Speaking to trade magazine Retail Week, Cantor Fitzgerald analyst Mike Dennis said the two supermarkets could be attractive takeover targets for private equity firms because their share prices have fallen to their lowest levels for 20 years amid the major structural changes taking place in the industry. He pointed out that Morrisons’ market capitalisation is now around £3.8bn with a total market value – if you include pension deficits and debt – of about £6bn. Meanwhile, Sainsbury’s has a £4.8bn market cap and value of £7.6bn.

Dennis said: “You have to say in the last 20 years, these companies are now down to their lowest levels in comparison to their sales and square footage. In my view, they look quite vulnerable. Some of the solutions that are required in this industry would probably be better carried out under a private holding than as a public company.”
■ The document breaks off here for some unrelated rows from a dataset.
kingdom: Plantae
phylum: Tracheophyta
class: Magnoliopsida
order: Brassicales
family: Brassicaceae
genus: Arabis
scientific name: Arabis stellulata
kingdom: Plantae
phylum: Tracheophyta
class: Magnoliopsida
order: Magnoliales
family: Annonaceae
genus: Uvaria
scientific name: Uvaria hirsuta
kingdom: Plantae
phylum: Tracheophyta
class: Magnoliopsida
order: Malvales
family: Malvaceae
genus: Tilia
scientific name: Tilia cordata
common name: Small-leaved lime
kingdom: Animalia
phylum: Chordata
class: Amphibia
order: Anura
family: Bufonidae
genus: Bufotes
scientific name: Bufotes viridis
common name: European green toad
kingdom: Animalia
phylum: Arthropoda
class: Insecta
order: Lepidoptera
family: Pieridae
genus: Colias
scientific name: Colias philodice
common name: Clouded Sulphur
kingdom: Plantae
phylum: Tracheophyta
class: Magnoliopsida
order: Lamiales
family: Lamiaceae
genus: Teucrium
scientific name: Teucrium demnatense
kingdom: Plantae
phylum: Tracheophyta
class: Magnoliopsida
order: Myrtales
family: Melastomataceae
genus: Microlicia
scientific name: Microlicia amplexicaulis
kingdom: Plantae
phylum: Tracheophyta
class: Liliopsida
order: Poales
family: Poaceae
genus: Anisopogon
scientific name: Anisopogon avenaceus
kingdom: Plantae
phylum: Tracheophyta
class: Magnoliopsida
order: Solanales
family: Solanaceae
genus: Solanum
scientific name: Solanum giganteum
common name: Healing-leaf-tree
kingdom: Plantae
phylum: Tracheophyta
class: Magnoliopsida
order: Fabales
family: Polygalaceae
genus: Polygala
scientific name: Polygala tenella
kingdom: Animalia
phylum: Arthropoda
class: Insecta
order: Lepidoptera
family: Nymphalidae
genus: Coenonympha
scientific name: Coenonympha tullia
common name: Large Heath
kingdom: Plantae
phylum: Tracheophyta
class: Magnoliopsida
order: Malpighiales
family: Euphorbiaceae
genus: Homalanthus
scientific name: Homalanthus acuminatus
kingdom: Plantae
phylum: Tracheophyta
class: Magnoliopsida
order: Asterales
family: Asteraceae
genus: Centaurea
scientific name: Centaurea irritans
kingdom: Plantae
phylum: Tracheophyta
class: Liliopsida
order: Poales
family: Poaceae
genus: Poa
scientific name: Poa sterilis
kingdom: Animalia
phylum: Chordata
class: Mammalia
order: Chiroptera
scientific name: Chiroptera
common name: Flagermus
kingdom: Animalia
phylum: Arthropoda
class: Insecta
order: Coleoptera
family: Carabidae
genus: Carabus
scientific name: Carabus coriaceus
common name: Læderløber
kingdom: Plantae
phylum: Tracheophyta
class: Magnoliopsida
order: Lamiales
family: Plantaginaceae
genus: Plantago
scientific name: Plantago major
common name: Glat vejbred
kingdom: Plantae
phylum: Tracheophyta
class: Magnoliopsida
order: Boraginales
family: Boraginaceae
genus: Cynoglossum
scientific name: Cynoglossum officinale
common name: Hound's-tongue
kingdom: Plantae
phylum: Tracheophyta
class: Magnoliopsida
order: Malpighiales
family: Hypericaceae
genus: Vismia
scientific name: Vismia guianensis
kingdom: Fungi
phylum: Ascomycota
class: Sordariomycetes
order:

The analyst compared the struggles of Sainsbury’s, Morrisons and Tesco to the performance of Asda (in terms of profitability), as well as Waitrose, the Co-op, and Aldi and Lidl, who are all “privately-run or partnership-run with limited amounts of visibility”. He noted: “Interestingly, those are the retailers that seem to be doing better.”

Dennis told Retail Week: “I think retailers, retail management and major shareholders have to sit back and reconsider the whole capital structure and the necessity for a company to be a public company.”

Dennis suggested that Morrisons could appeal to potential investors because it has no major shareholders, while Sainsbury’s - which is 26% owned by the QIA - would remain an attractive proposition to investors because of its “very valuable asset base”. He ruled out any potential moves for Tesco saying any parties interested would find a takeover bid “too big to accommodate”.